ATM mediates repression of DNA end-degradation in an ATP-dependent manner

Ataxia telangiectasia mutated (ATM) is a PI3-kinase-like kinase (PIKK) associated with DNA double-strand break (DSB) repair and cell cycle control. We have previously reported comparable efficiencies of DSB repair in nuclear extracts from both ATM deficient (A-T) and control (ATM+) cells; however, the repair products from the A-T nuclear extracts contained deletions encompassing longer stretches of DNA compared to controls. These deletions appeared to result from end-joining at sites of microhomology. These data suggest that ATM hinders error-prone repair pathways that depend on degradation of DNA ends at a break. Such degradation may account for the longer deletions we formerly observed in A-T cell extracts. To address this possibility we assessed the degradation of DNA duplex substrates in A-T and control nuclear extracts under DSB repair conditions. We observed a marked shift in signal intensity from full-length products to shorter products in A-T nuclear extracts, and addition of purified ATM to A-T nuclear extracts restored full-length product detection.

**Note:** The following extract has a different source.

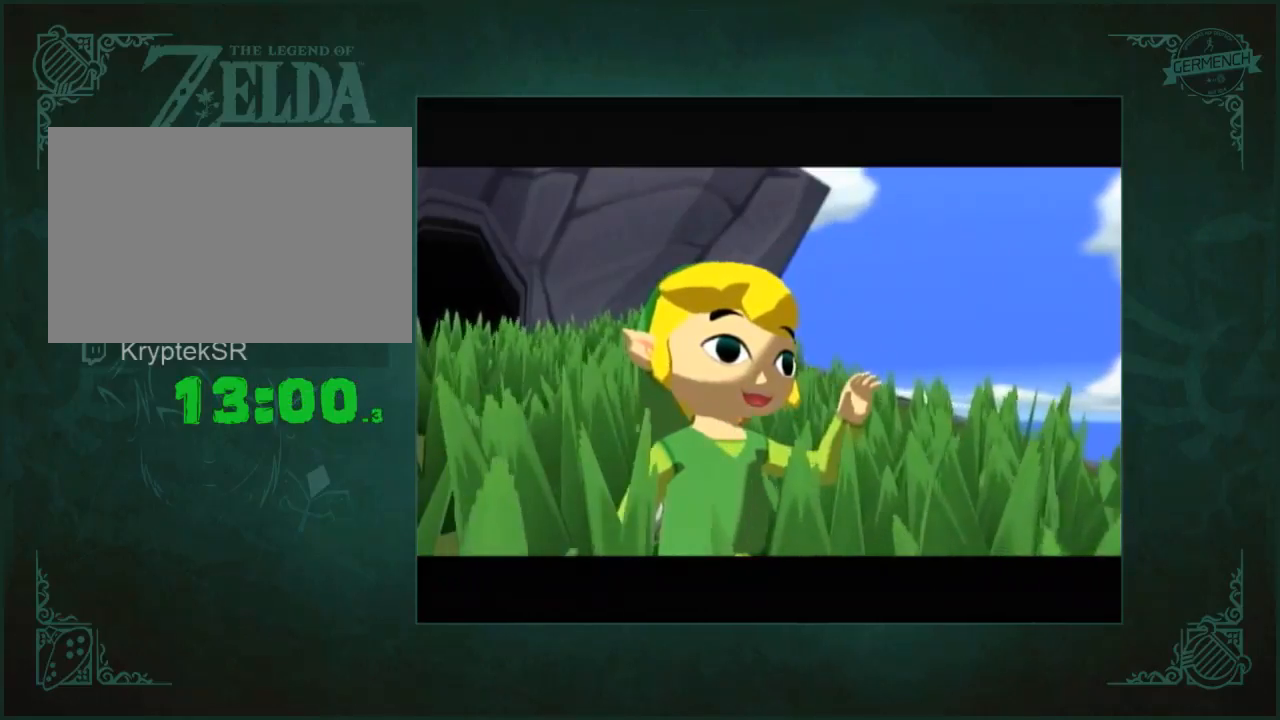
{"buttons": [], "left_stick": "center", "right_stick": "center", "button_events": [[117, "B", "down"], [183, "B", "up"], [250, "B", "down"], [317, "B", "up"]]}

This repression of degradation by ATM was both ATP-dependent and inhibited by the PIKK inhibitors wortmannin and caffeine. Addition of pre-phosphorylated ATM to an A-T nuclear extract in the presence of PIKK inhibitors was insufficient in repressing degradation, indicating that kinase activities are required. These results demonstrate a role for ATM in preventing the degradation of DNA ends possibly through repressing nucleases implicated in microhomology-mediated end-joining.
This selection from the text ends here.